To keep your brain healthy, you have to be physically fit first. Falling into the trap of a sedentary lifestyle will soon impact your cognitive abilities, so staying active is the only way out, as long as you don't have mobility issues. Even a 30-minute brisk walking, jogging, running, or exercising, can result in a positive change in your mind and body.
Eat food that is high in nutritional value. Calcium, Potassium, dietary fibre, vitamin D, and vitamin B12 are some of the essential nutrients that must be present in your diet chart. Avoid junk as much as possible, and keep your meals rich in green vegetables, fruits, and whole foods. When you eat well, your bodily functions are more likely to function well.
Get proper sleep
Insomnia and disturbed sleep patterns can be a problem for older adults which often impact their cognitive abilities. Eating healthy and exercising every day can help with this issue to a certain extent. Try to sleep at the same time every day, and avoid afternoon naps. If you're above the age of 60 or 65, at least 7-8 hours of sleep is necessary to keep your body functioning properly. Lack of physical movement can be a reason why you have trouble falling asleep, so engaging in some form of exercise should be beneficial for your overall health.
Brain training games
Brain training games are designed to stimulate your brain and provide a fun experience. All you need is access to a smartphone or a tablet along with an internet connection. There are thousands of brain training games out there that improve your problem-solving abilities and concentration level and in general, keep you busy with something engaging.

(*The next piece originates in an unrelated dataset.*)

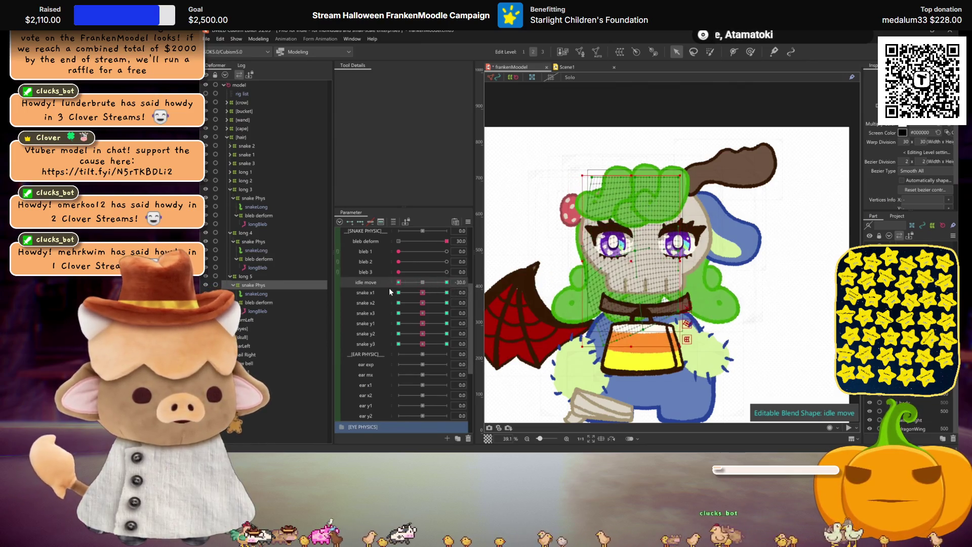
# Test the snake x1–x3 and y2–y3 extremes, previewing snake y2 at -30.
pyautogui.click(423, 292)
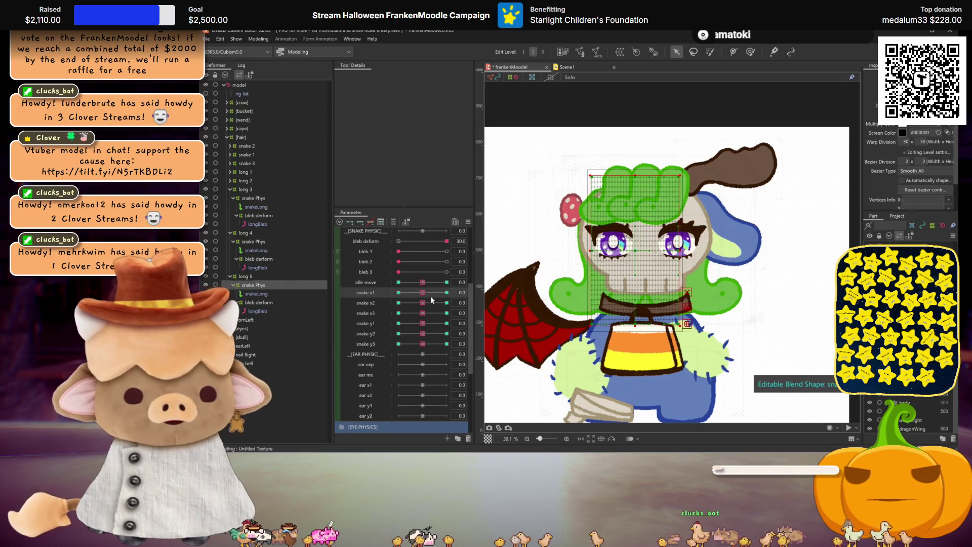
pyautogui.click(423, 302)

There's no better medicine than staying in touch with your family & friends and enjoying their company. Go out frequently, travel, meet new people and stay young at heart. With age, many senior citizens tend to become more home-bound and refrain from going out or socializing. But this should not be the case. Human connections are necessary for your mental well-being, so always make it a point to stay connected with your loved ones.
Stress is bad for health irrespective of a person's age, but it's even more harmful to seniors. So if you feel stressed and anxious too often, try to speak to a professional about your issues - they will help you cope with the situation. You can also try meditation at home. It's a healthy practice that will help you stay calm, improve your ability to focus, and keep stress at bay.

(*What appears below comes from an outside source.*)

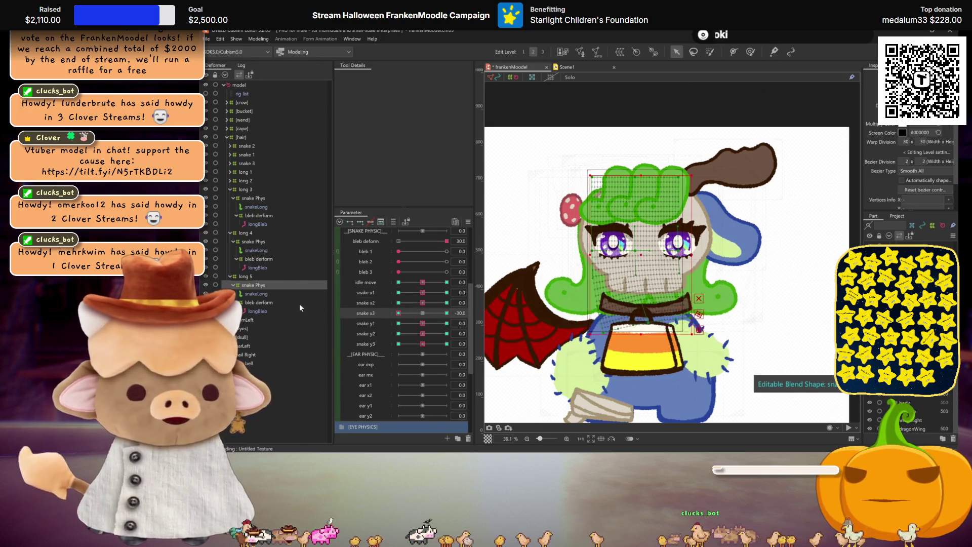
pyautogui.click(423, 313)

As unused metal products develop rust, the parts of your brain that go unused begin to lose their capability. One solution to this problem is to keep learning. Don't let your curiosity fade away. Acquire new skills and hobbies. Trying out new things keeps your brain and mind healthy, and as a result, you'll be less likely to get affected by the cognitive changes that set in with old age.
While cognitive changes can appear with age, it's also possible to manage them with a little bit of awareness and effort from your end. If you're a senior citizen, it's advisable to not stress about these signs, but rather implement the lifestyle changes as suggested. But if these cognitive alterations interfere with your daily activities and hinder you from leading a normal life, seeking medical help would be the best plan of action.